**Material provided**

======

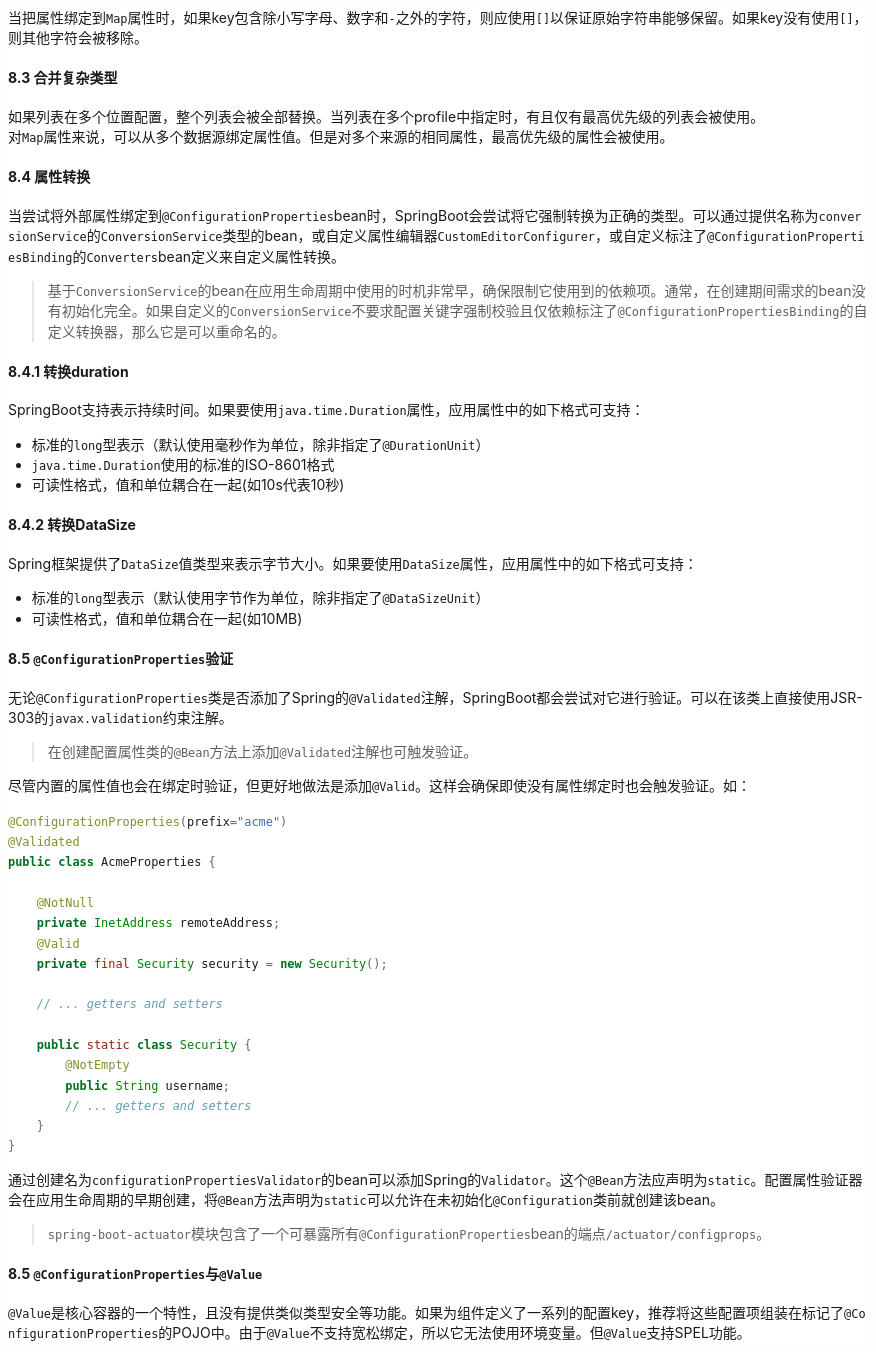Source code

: 当把属性绑定到`Map`属性时，如果key包含除小写字母、数字和`-`之外的字符，则应使用`[]`以保证原始字符串能够保留。如果key没有使用`[]`，则其他字符会被移除。  

#### 8.3 合并复杂类型
如果列表在多个位置配置，整个列表会被全部替换。当列表在多个profile中指定时，有且仅有最高优先级的列表会被使用。  
对`Map`属性来说，可以从多个数据源绑定属性值。但是对多个来源的相同属性，最高优先级的属性会被使用。  

#### 8.4 属性转换
当尝试将外部属性绑定到`@ConfigurationProperties`bean时，SpringBoot会尝试将它强制转换为正确的类型。可以通过提供名称为`conversionService`的`ConversionService`类型的bean，或自定义属性编辑器`CustomEditorConfigurer`，或自定义标注了`@ConfigurationPropertiesBinding`的`Converters`bean定义来自定义属性转换。  

> 基于`ConversionService`的bean在应用生命周期中使用的时机非常早，确保限制它使用到的依赖项。通常，在创建期间需求的bean没有初始化完全。如果自定义的`ConversionService`不要求配置关键字强制校验且仅依赖标注了`@ConfigurationPropertiesBinding`的自定义转换器，那么它是可以重命名的。  

#### 8.4.1 转换duration
SpringBoot支持表示持续时间。如果要使用`java.time.Duration`属性，应用属性中的如下格式可支持：  
+ 标准的`long`型表示（默认使用毫秒作为单位，除非指定了`@DurationUnit`）
+ `java.time.Duration`使用的标准的ISO-8601格式
+ 可读性格式，值和单位耦合在一起(如10s代表10秒)

#### 8.4.2 转换DataSize
Spring框架提供了`DataSize`值类型来表示字节大小。如果要使用`DataSize`属性，应用属性中的如下格式可支持： 
+ 标准的`long`型表示（默认使用字节作为单位，除非指定了`@DataSizeUnit`）
+ 可读性格式，值和单位耦合在一起(如10MB)

#### 8.5 `@ConfigurationProperties`验证
无论`@ConfigurationProperties`类是否添加了Spring的`@Validated`注解，SpringBoot都会尝试对它进行验证。可以在该类上直接使用JSR-303的`javax.validation`约束注解。  

> 在创建配置属性类的`@Bean`方法上添加`@Validated`注解也可触发验证。  

尽管内置的属性值也会在绑定时验证，但更好地做法是添加`@Valid`。这样会确保即使没有属性绑定时也会触发验证。如：  
```java
@ConfigurationProperties(prefix="acme")
@Validated
public class AcmeProperties {

    @NotNull
    private InetAddress remoteAddress;
    @Valid
    private final Security security = new Security();

    // ... getters and setters

    public static class Security {
        @NotEmpty
        public String username;
        // ... getters and setters
    }
}
```
通过创建名为`configurationPropertiesValidator`的bean可以添加Spring的`Validator`。这个`@Bean`方法应声明为`static`。配置属性验证器会在应用生命周期的早期创建，将`@Bean`方法声明为`static`可以允许在未初始化`@Configuration`类前就创建该bean。  

> `spring-boot-actuator`模块包含了一个可暴露所有`@ConfigurationProperties`bean的端点`/actuator/configprops`。  

#### 8.5 `@ConfigurationProperties`与`@Value`
`@Value`是核心容器的一个特性，且没有提供类似类型安全等功能。如果为组件定义了一系列的配置key，推荐将这些配置项组装在标记了`@ConfigurationProperties`的POJO中。由于`@Value`不支持宽松绑定，所以它无法使用环境变量。但`@Value`支持SPEL功能。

======

**Exercise prompt**
Which of the lines above include the word "public"? List those lines.

**Exercise answer**
public class AcmeProperties {
    public static class Security {
        public String username;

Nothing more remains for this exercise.